The following graph showes the training computational process of batch_norm_op:

cudnn provides APIs to finish the whole series of computation, we can use them in our GPU kernel.

Python

batch_norm_op is warpped as a layer in Python:

def batch_norm_layer(net, 
                     input,
                     output, 
                     scale, 
                     bias, 
                     use_global_est = False, 
                     epsilon = 1e-6,
                     momentum = 0.99):
	mean_cache = scope.new_var(name = 'estimated_mean', trainable = False)
	var_cache = scop.new_var(name = 'estimated_var', trainable = False)
	batch_mean = scope.new_var(name = 'batch_mean')
	batch_var = scope.new_var(name = 'batch_var')
	batch_norm_op = Operator('batch_norm_op',
	                         x = input,
	                         estimated_mean = mean_cache,
	                         estimated_mean = var_cache,
	                         scale = scale,
	                         bias = bias,
	                         y = output,
	                         batch_mean = batch_mean,
	                         batch_var = batch_var,
	                         saved_mean = mean_cache,
	                         saved_var = var_cache,
	                         is_infer = False,
	                         use_global_est = use_global_est,
	                         epsilon = epsilon,
	                         momentum = momentum)
	net.append_op(batch_norm_op)
	return output

Because Python API has not been finally decided, the code above can be regarded as pseudo code.
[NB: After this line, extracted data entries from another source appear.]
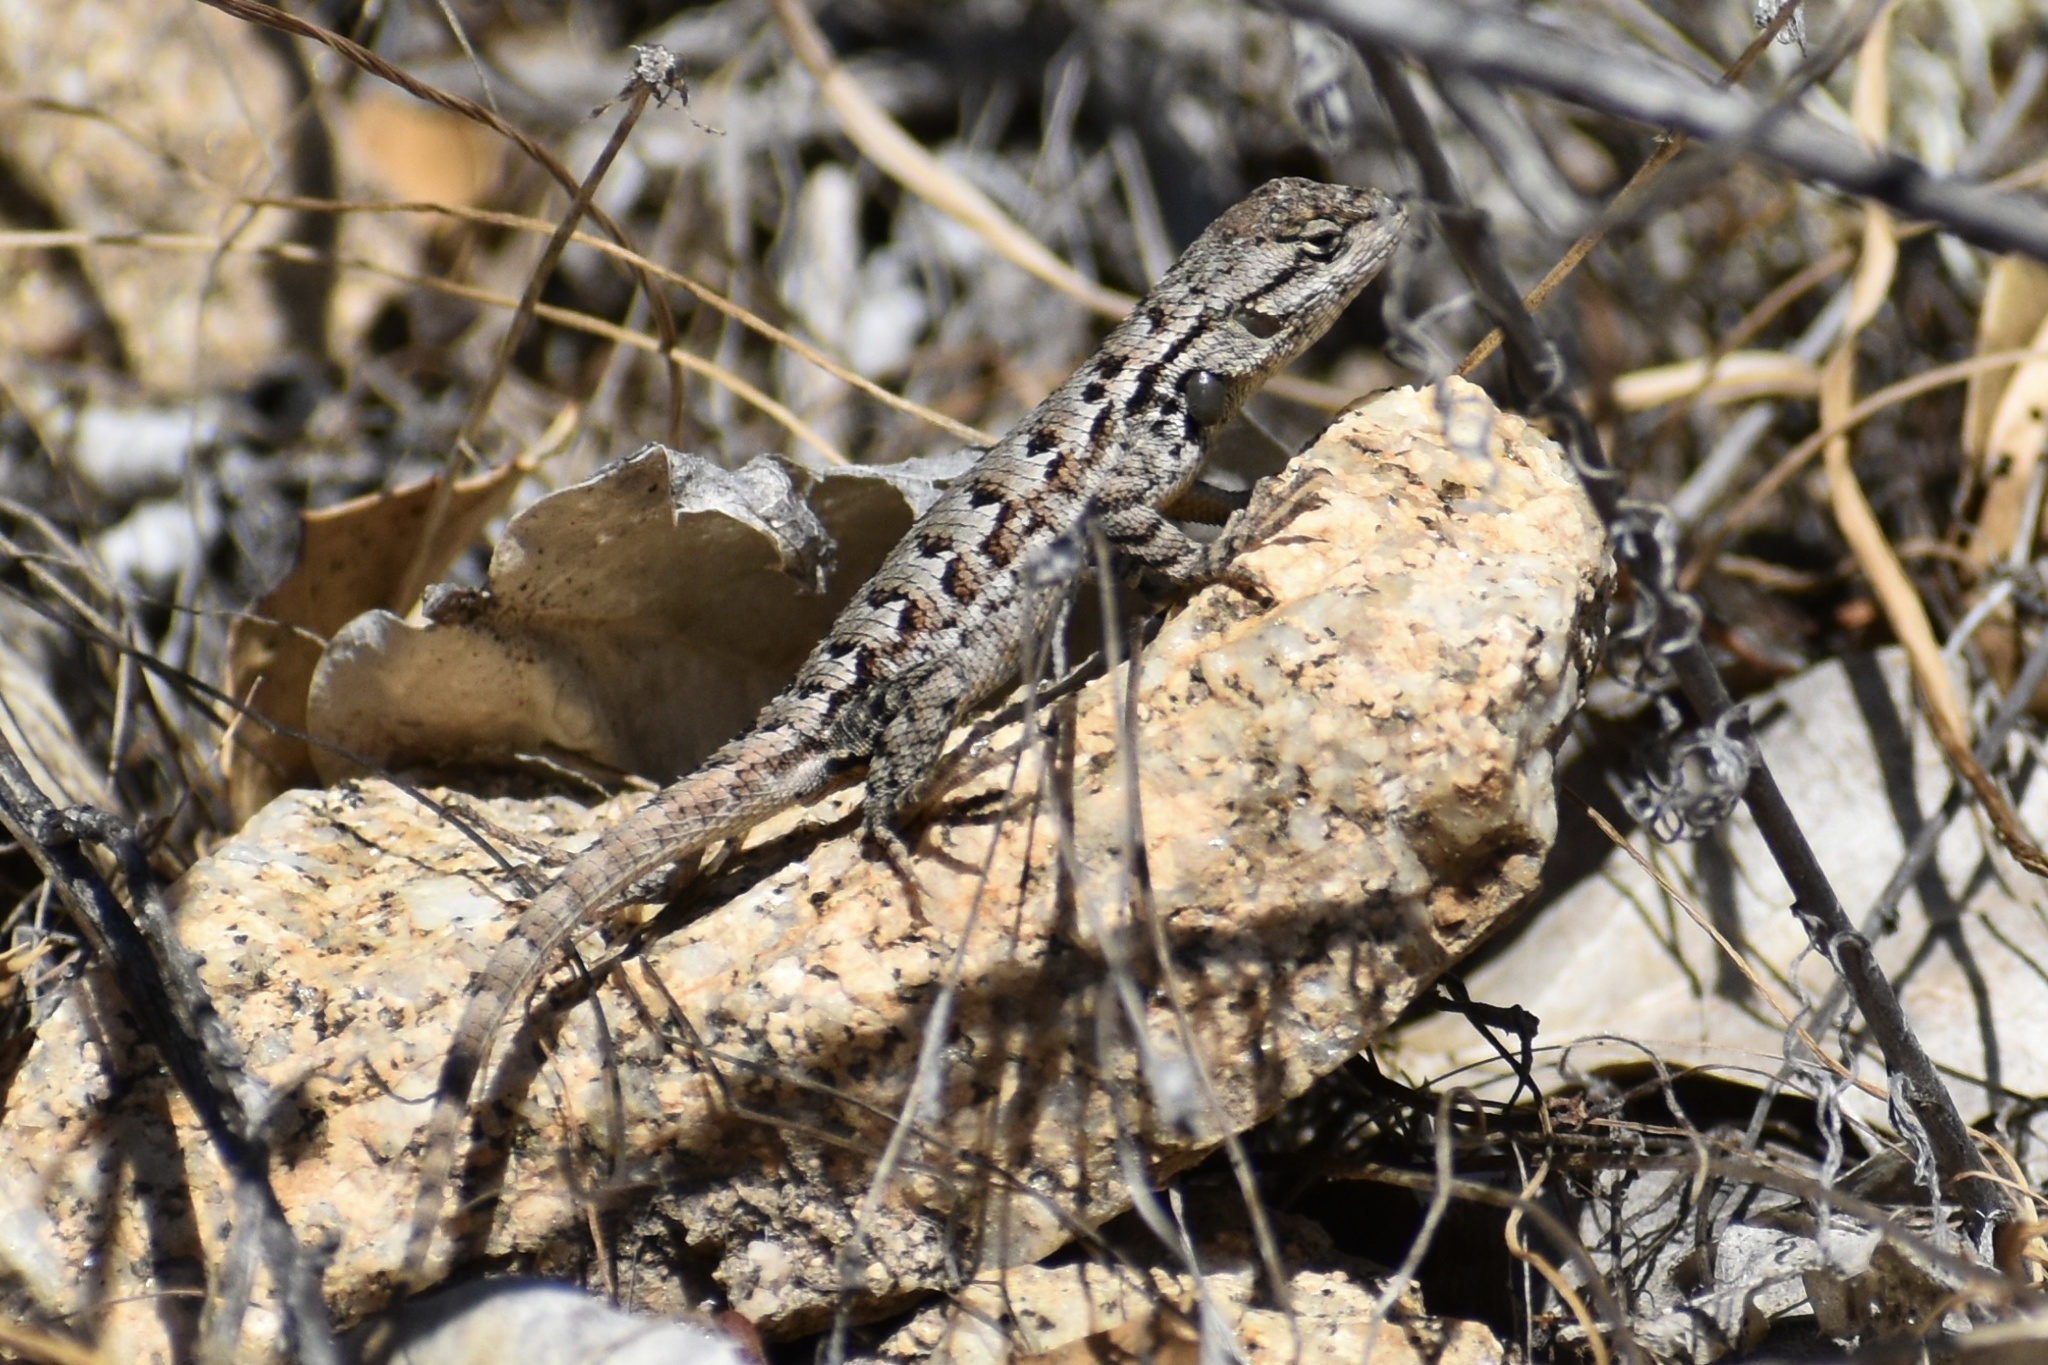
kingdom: Animalia
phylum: Chordata
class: Squamata
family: Phrynosomatidae
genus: Sceloporus
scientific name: Sceloporus occidentalis
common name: Western fence lizard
There are a few key points we shall note:

  1. estimated_mean and estimated_var are assigned the same variables with saved_mean and saved_var respectively. So they share same the memories. The output mean and variance values(saved_mean and saved_var) of a certain batch will be the inputs(estimated_mean and estimated_var) of the next batch.

  2. is_infer decided whether batch_norm_op will run in training mode or inferencing mode. However, a network may contains both training and inferencing parts. And user may switch batch_norm_op's running mode in Python for loop like this:

for pass_id in range(PASS_NUM):
    # ...
    net.train()  # run training model
    if pass_id % 100 == 0:
        net.infer(test_image)    # run inferencing model
    # ...

is_infer is an attribute. Once an operator is created, its attributes can not be changed. It suggests us that we shall maintain two batch_norm_op in the model, one's is_infer is True(we call it infer_batch_norm_op) and the other one's is False(we call it train_batch_norm_op). They share all parameters and variables, but be placed in two different branches. That is to say, if a network contains a batch_norm_op, it will fork into two branches, one go through train_batch_norm_op and the other one go through infer_batch_norm_op:

Just like what is shown in the above graph, the net forks before batch_norm_op and will never merge again. All the operators after batch_norm_op will duplicate.

When the net runs in training mode, the end of the left branch will be set as the running target, so the dependency tracking process will ignore right branch automatically. When the net runs in inferencing mode, the process is reversed.

How to set a target is related to Python API design, so I will leave it here waiting for more discussions.